DALAM rangka memperingati Hari Mangrove Sedunia, Akar Bhumi Indonesia (ABI) bekerja sama dengan Aliansi Jurnalis Independen (AJI) Batam mengadakan diskusi publik bertajuk “Hilangnya Benteng Terakhir Pesisir Batam”. Kegiatan digelar di Tanjung Piayu, Jumat (25/7/2025) kemarin. Acara dihadiri oleh berbagai elemen masyarakat dan menjadi ajang penting untuk meningkatkan kesadaran tentang perlunya menjaga hutan mangrove yang terancam.
Ketua ABI, Sony Rianto, menegaskan bahwa acara ini merupakan yang pertama di kawasan Hutan Lindung Mangrove Piayu. Dia menekankan pentingnya tanggung jawab bersama dalam penyelamatan mangrove dan menyebutkan bahwa hutan tersebut adalah salah satu yang tersisa di Batam.
“Langkah ini adalah awal dari upaya pelestarian yang lebih kuat,” ujarnya.
Sementara itu, Ketua AJI Batam, Yogi Eka Sahputra, menambahkan bahwa diskusi semacam ini sangat jarang dilakukan di Batam. Inisiatif ini lahir setelah jurnalis meliput kerusakan mangrove akibat reklamasi dan produksi arang bakau.
“Hari Mangrove Sedunia adalah momen yang tepat untuk menyuarakan isu ini,” katanya.

Yogi juga menyatakan komitmen AJI untuk meningkatkan kualitas peliputan isu lingkungan dan berharap diskusi ini bisa berlanjut dengan partisipasi dari berbagai pihak, termasuk mahasiswa dan nelayan. Dalam kesempatan tersebut, AJI dan ABI juga mengumumkan beasiswa liputan untuk dua jurnalis terpilih terkait isu lingkungan.

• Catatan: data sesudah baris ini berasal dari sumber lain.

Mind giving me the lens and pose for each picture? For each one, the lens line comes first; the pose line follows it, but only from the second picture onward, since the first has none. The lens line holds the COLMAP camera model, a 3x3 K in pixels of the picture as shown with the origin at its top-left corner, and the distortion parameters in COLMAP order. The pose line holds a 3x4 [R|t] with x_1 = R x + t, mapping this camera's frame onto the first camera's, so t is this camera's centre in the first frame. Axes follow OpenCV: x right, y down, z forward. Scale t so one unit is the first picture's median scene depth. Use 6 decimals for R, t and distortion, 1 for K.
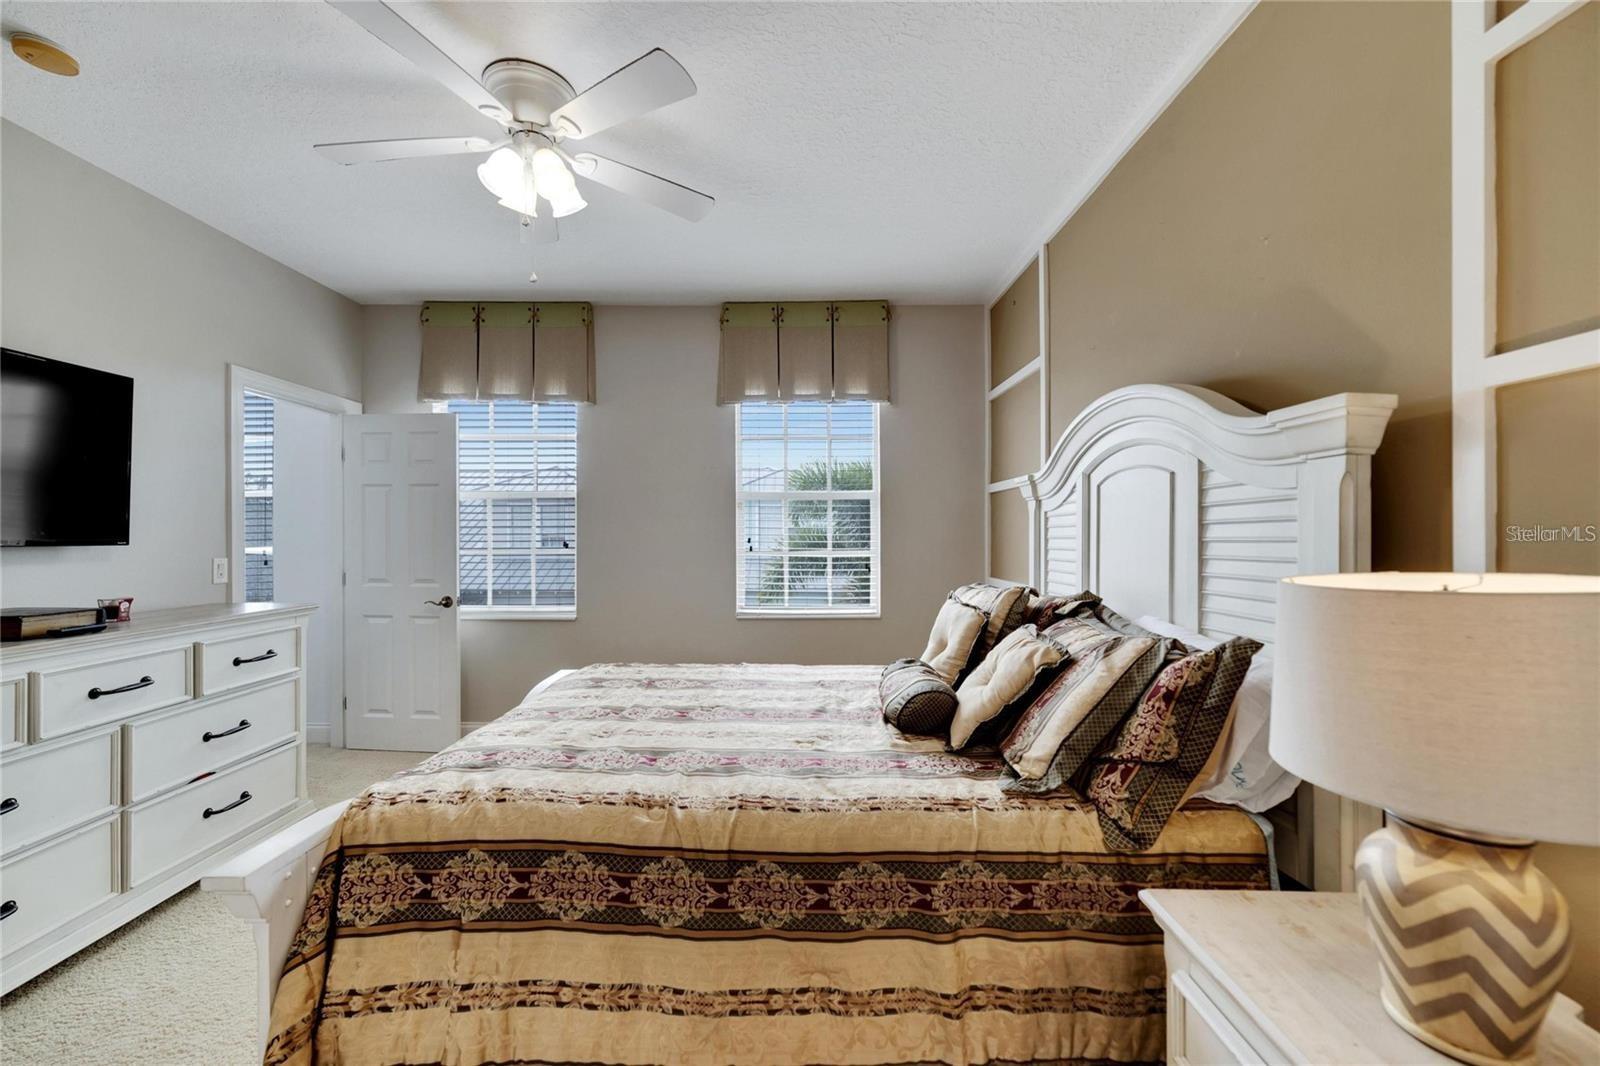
lens RADIAL K [[615.2, 0, 798.2], [0, 615.2, 540.0], [0, 0, 1]] dist [0.000162, 0.000207]
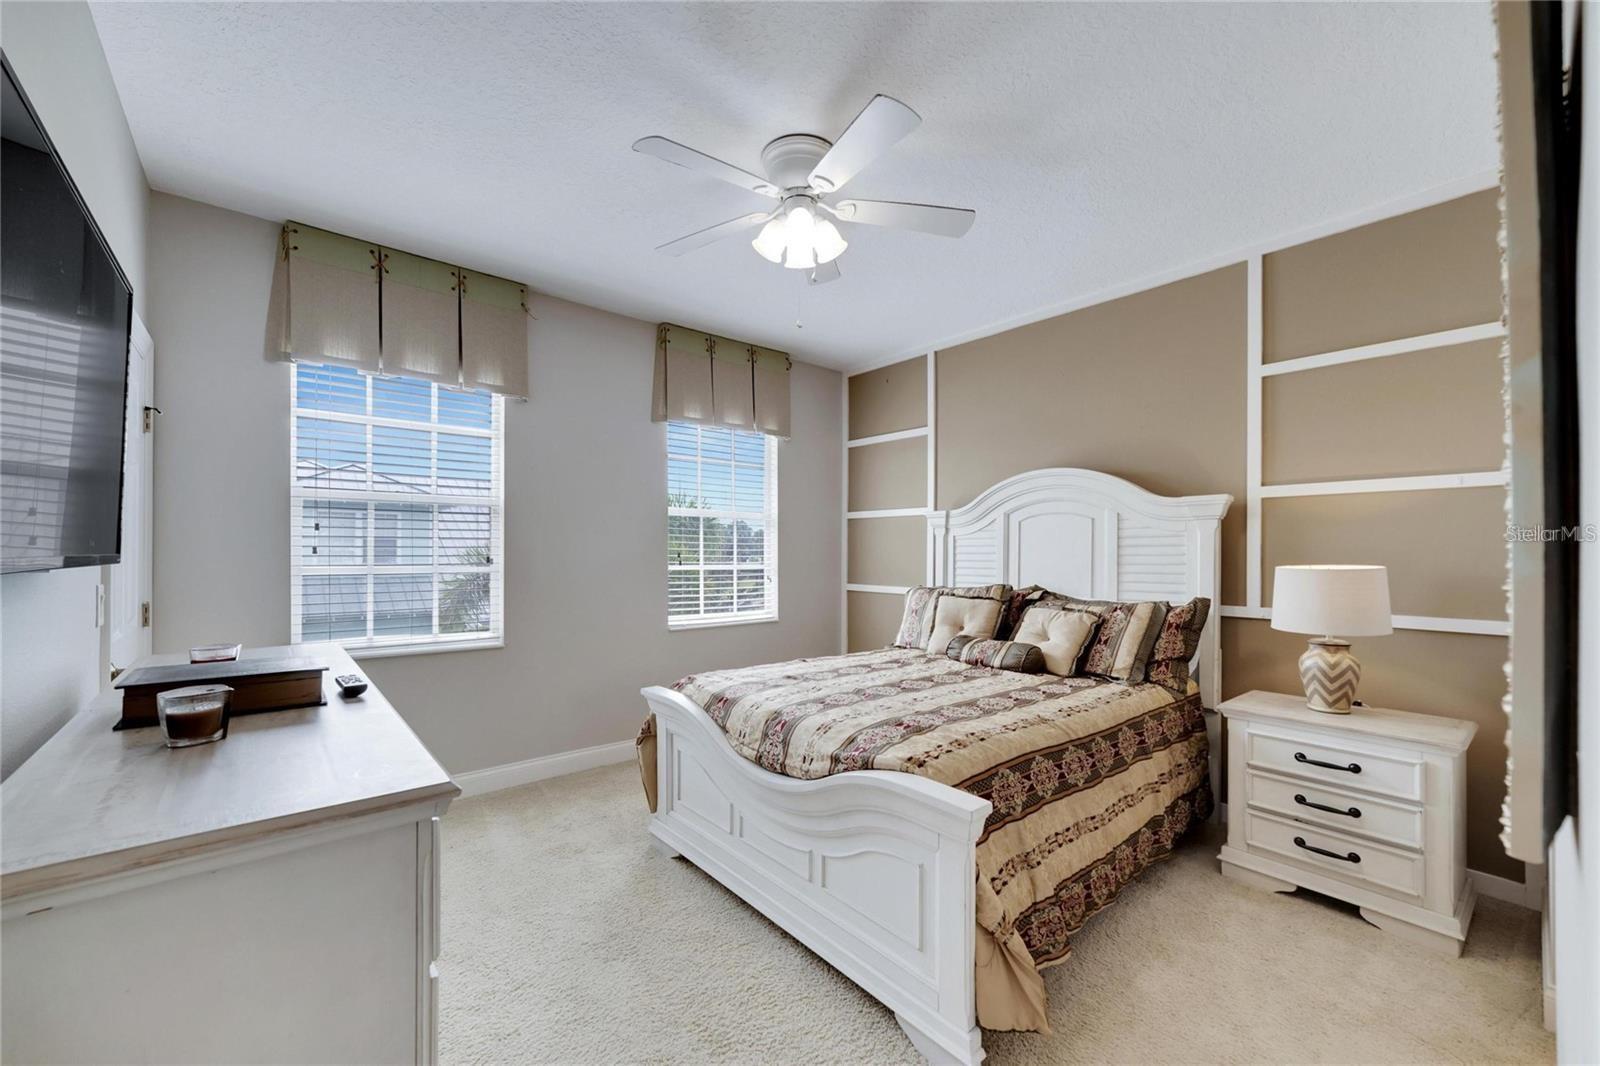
lens RADIAL K [[631.0, 0, 797.3], [0, 631.0, 549.4], [0, 0, 1]] dist [0.008110, 0.000099]
pose [[0.758336, 0.002395, 0.651860, -1.196672], [0.001452, 0.999985, -0.005364, -0.005481], [-0.651863, 0.005014, 0.758320, 0.116485]]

Diskusi ini menghadirkan narasumber dari pemerintah, termasuk Kepala Seksi Rehabilitasi Hutan dan Lahan, Bagus Dwi Rahmanto. Dia menjelaskan tantangan yang dihadapi dalam rehabilitasi mangrove, termasuk anggaran terbatas dan lemahnya pengawasan.
“Mangrove di Kepri sangat vital, menyimpan karbon lebih banyak dibanding hutan daratan,” jelasnya.
Sementara itu, Karmawan, Koordinator Polisi Kehutanan KPHL Unit II Batam, menyoroti pentingnya peran jurnalis dan aktivis dalam menjaga mangrove. Ia mencatat bahwa Batam menghadapi masalah serius seperti banjir rob dan kerusakan mangrove yang berdampak luas.
“Kami tidak memiliki kewenangan di luar kawasan hutan, ini tantangan besar,” ujarnya.
Dalam sesi tanya jawab, Distrawandi, Ketua Himpunan Nelayan Seluruh Indonesia (HNSI) Kepri, menekankan pentingnya mangrove bagi kehidupan nelayan. Dia mengkritik kebijakan pembangunan yang tidak konsisten dan mengekspresikan kekecewaan terhadap absennya perwakilan BP Batam di acara tersebut.

“Kami di pesisir hanya bisa mengelus dada melihat pelanggaran yang terus terjadi,” ujarnya.
Diskusi ini diakhiri dengan seruan bersama, “Cintai, Peduli, Beraksi!” yang disambut antusias oleh peserta, menegaskan komitmen bersama untuk menjaga ekosistem mangrove di Batam.
Untuk diketahui, Hari Mangrove Sedunia, pertama kali diprakarsai oleh negara Ekuador dan diakui oleh UNESCO pada 2015 lalu. Dari tahun ke tahun, kesadaran publik tentang pentingnya hutan mangrove (bakau) sebagai kawasan pelindung pesisir pantai, terus digaungkan.